1Place the warm water in a large bowl, add the sugar, and stir to combine.
Add the yeast to the water, and let stand until foamy, about 5 to 8 minutes.
2Chef's Note: This step, called "proofing" the yeast is essential to the process, because it tells you that the yeast is active. If it does not get foamy, throw it away, and get some newer yeast.
Chef's Tip: Keep your yeast is a cool, dry place. To extend it's life, I place my in the freezer.
3Fit your electric mixer with a the paddle attachment.
In the mixer bowl, add salt, oil and 4 cups flour to the yeast mixture; and mix until throughly combined.
Chef's Note: This recipe does not require the use of an electric-stand mixer. It can be done by hand.
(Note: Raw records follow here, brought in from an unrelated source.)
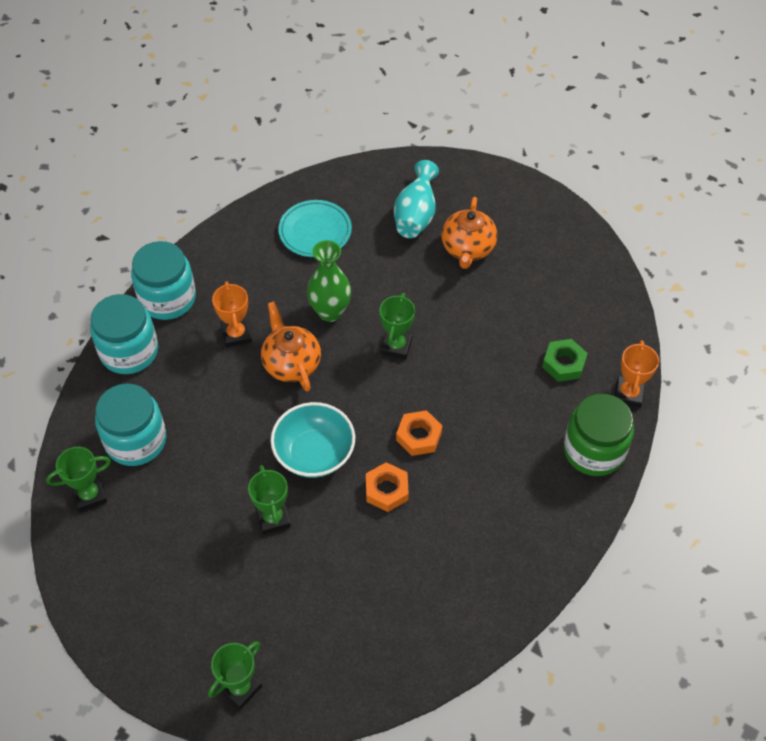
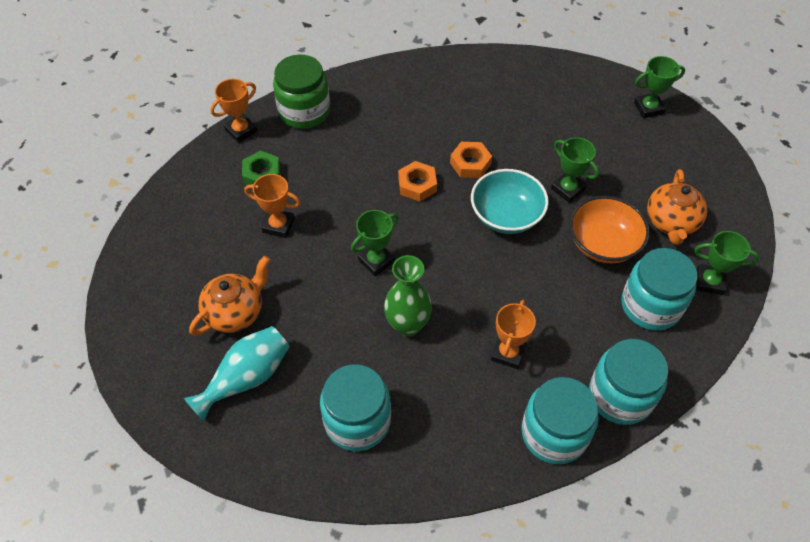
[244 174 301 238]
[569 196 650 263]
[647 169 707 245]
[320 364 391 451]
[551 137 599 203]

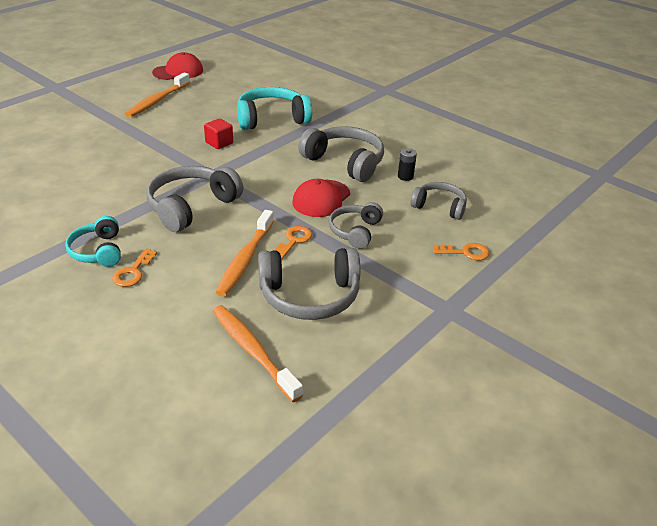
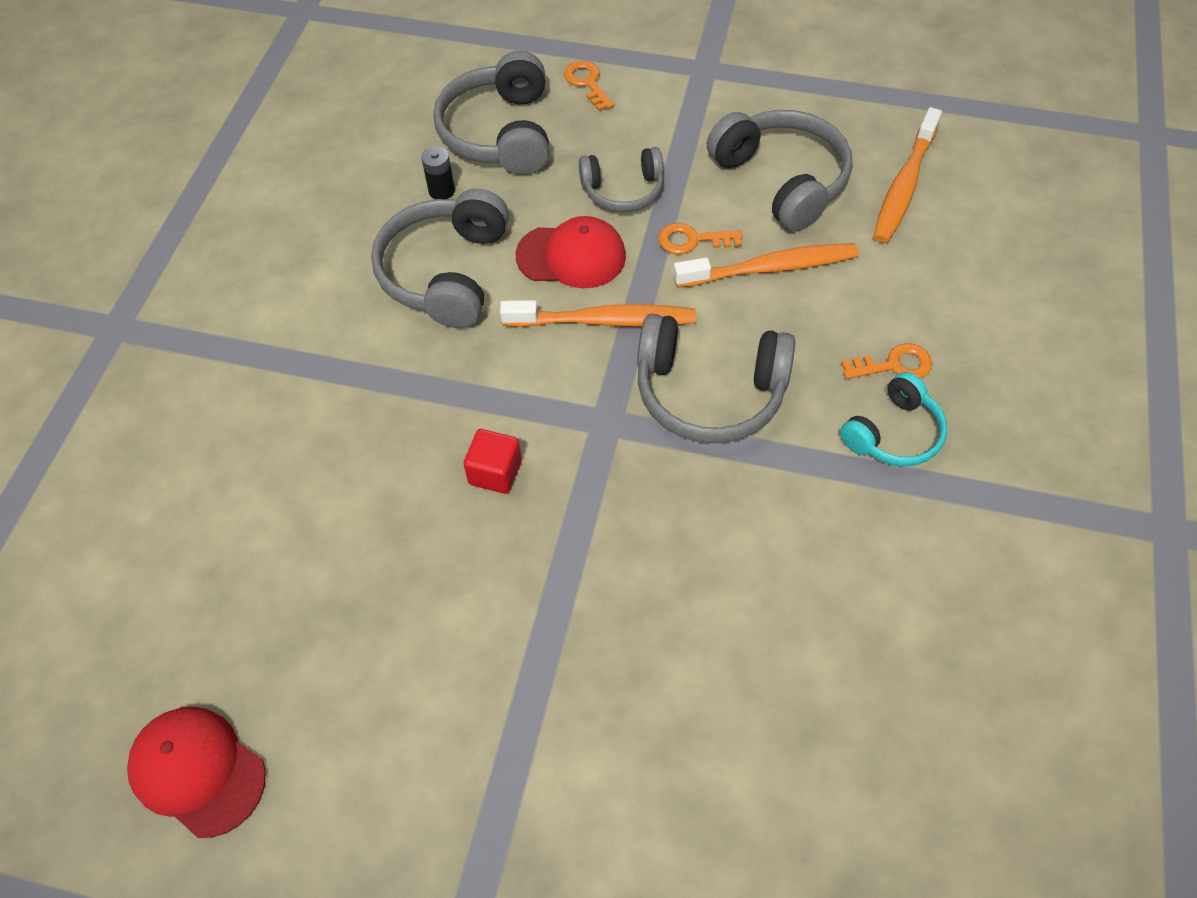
[237 87 312 130] (first image)
[500 300 696 327]
[433 51 549 175]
4Remove the paddle attachment, and replace with a dough hook.
Add in the remaining flour, 1/2 cup at a time, mixing well after each addition, about 45 seconds on medium speed, or 2 minutes by hand.
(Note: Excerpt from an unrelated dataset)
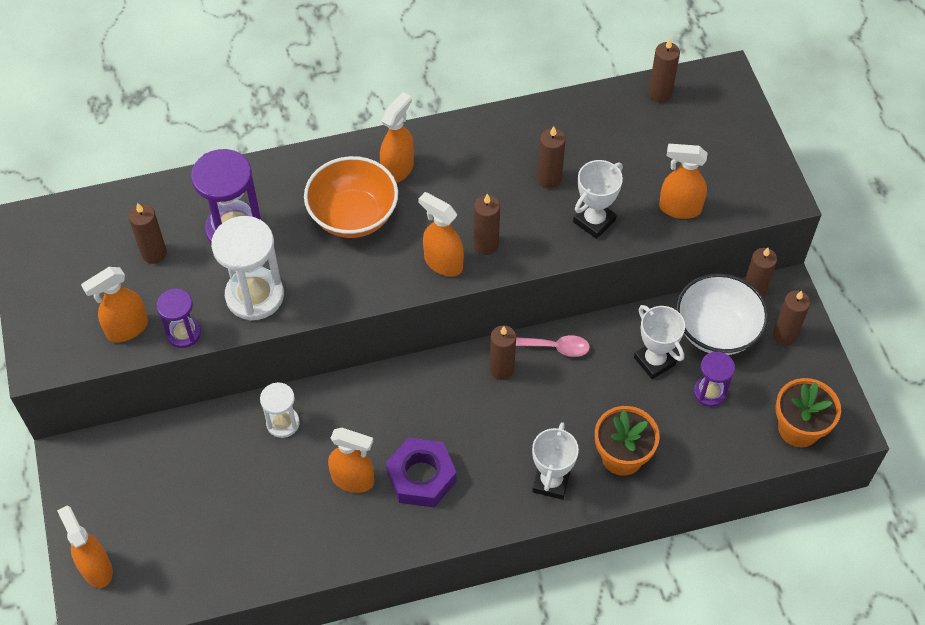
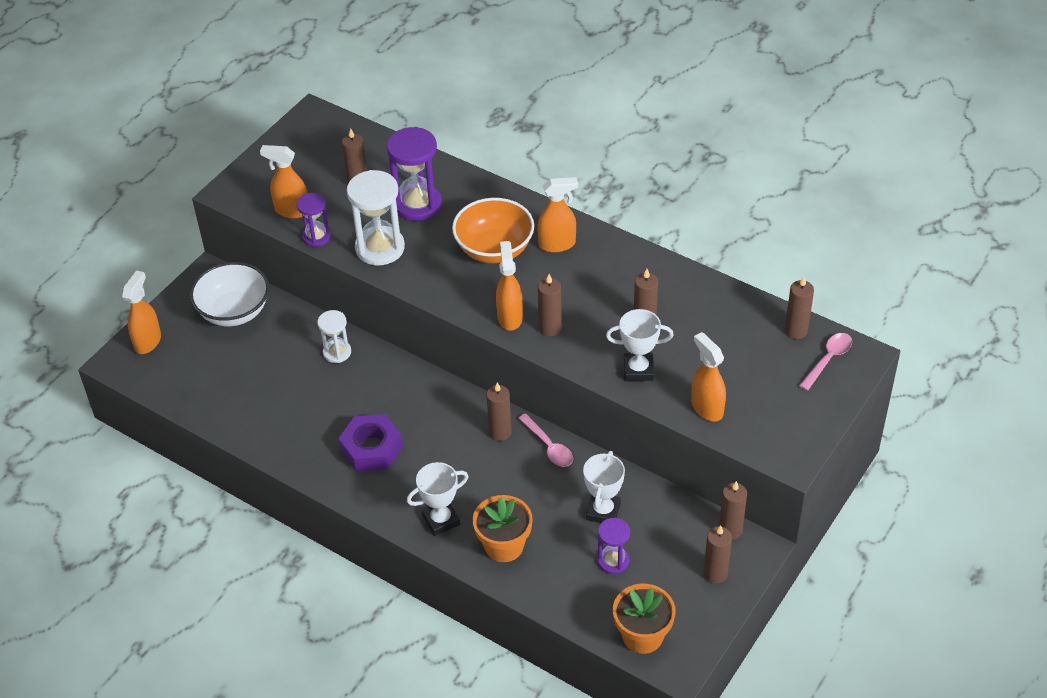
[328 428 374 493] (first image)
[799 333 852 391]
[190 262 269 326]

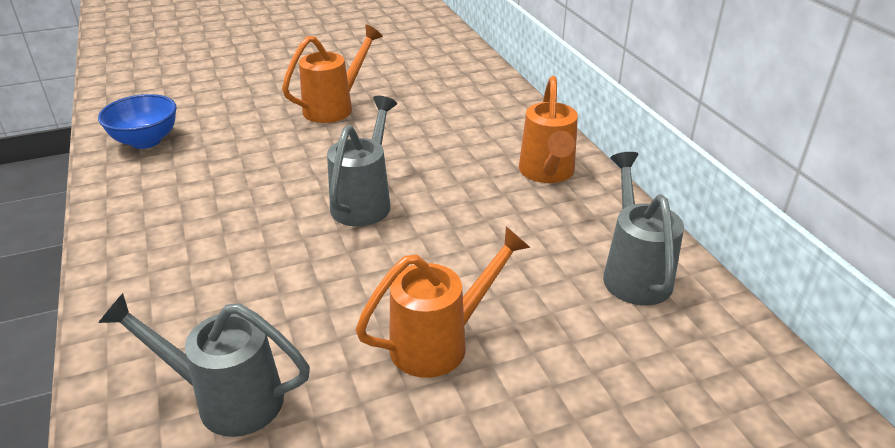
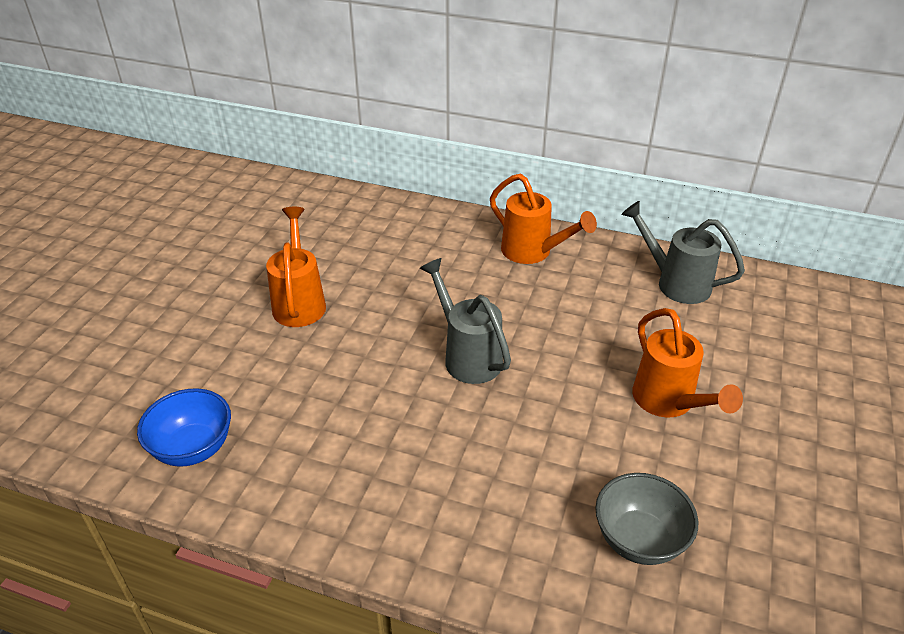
[595 473 698 565]
[632 308 743 417]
5When the dough has pulled together (if you are using an electric-stand mixer, it will begin climbing up the hook), turn it out onto a lightly floured surface and knead until smooth and elastic, about 6 minutes.
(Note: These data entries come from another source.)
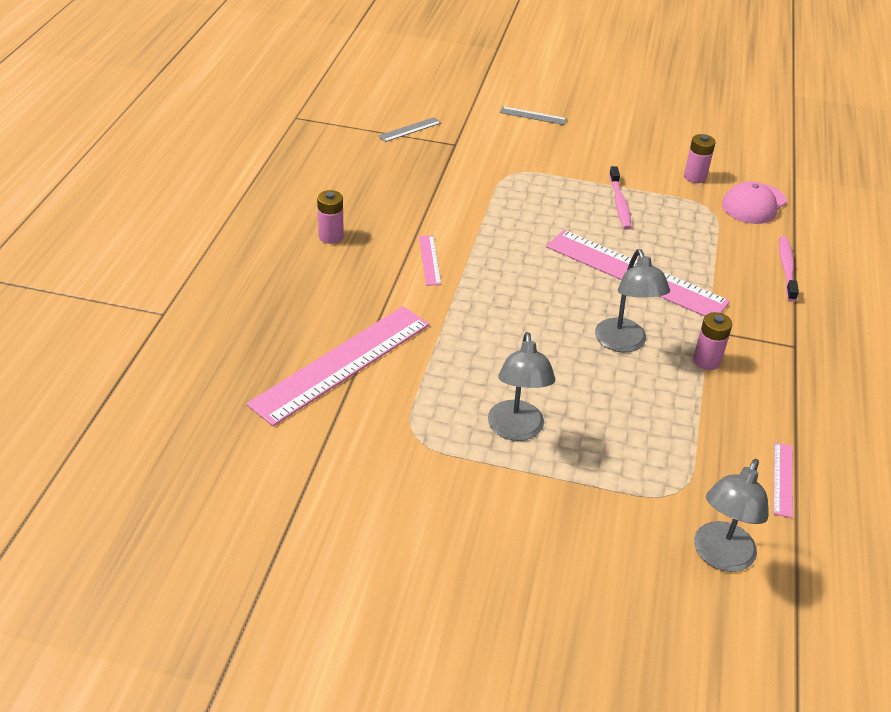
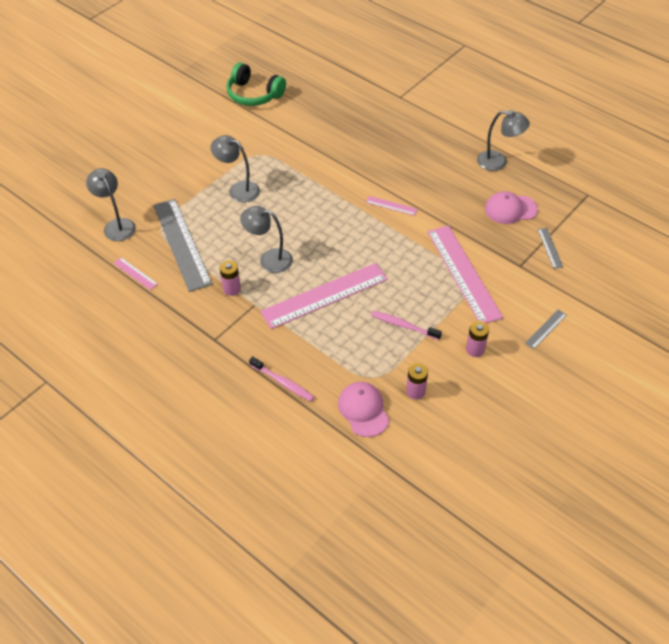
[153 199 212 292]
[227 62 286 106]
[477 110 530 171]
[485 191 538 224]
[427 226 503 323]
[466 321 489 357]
6Chef's Note: Keading the dough is the fun part, you get to take out all your frustrations on the dough.
Depending on the humidity, and even the state of the flour that you are using, you might need to add more flour as you knead.
If the dough is still a bit sticky, reach into your flour bag and sprinkle a bit of flour over the wet dough, and continue to knead. Stop adding flour when the dough is elastic enough that you can pull and stretch a small bit, and it doesn't fall apart.
7Lightly oil a large bowl, place the dough in the bowl and turn to coat with oil. Cover with a damp cloth and let rise in a warm place until doubled in volume, about 40 minutes.
8Remove the expanded dough from the bowl, punch it down (another great way to take out your frustrations), and divide into eight equal portions.
9Shape each of the portions into a round bowl shape of about 4 inches, and then place on two parchment-lined baking sheets.
10Cover and place in a area that is free of drafts, and let rise until doubled in size, about 40 minutes.
11Place two racks in the bottom and middle positions and preheat oven to 400f (205c).
12Beat the egg white with a tablespoon of water, and lightly brush the tops of the bread bowls with half of the mixture.
Chef's Note: The new silicone brushes that you can get at stores like Williams-Sonoma, are perfect for this.
13Bake for 15 minutes, and then brush on the remaining egg white.
Chef's Note: When returning to the oven turn the baking sheets reverse them front-to-back, top-to-bottom.
14Bake for an additional 15 to 18 minutes, or until the bread bowls are a golden brown.
Remove from the oven, and then allow to cool on wire racks.
15To make the bread bowl, cut about a 1/2-inch slice from the top of each bowl, and then using your hands, scoop out the centers, making sure not to get too close to the outside shell. Leave the shell about 3/4-inch thick.
16Fill with hot soup, or use them to serve dips, or whatever you choose to fill them with.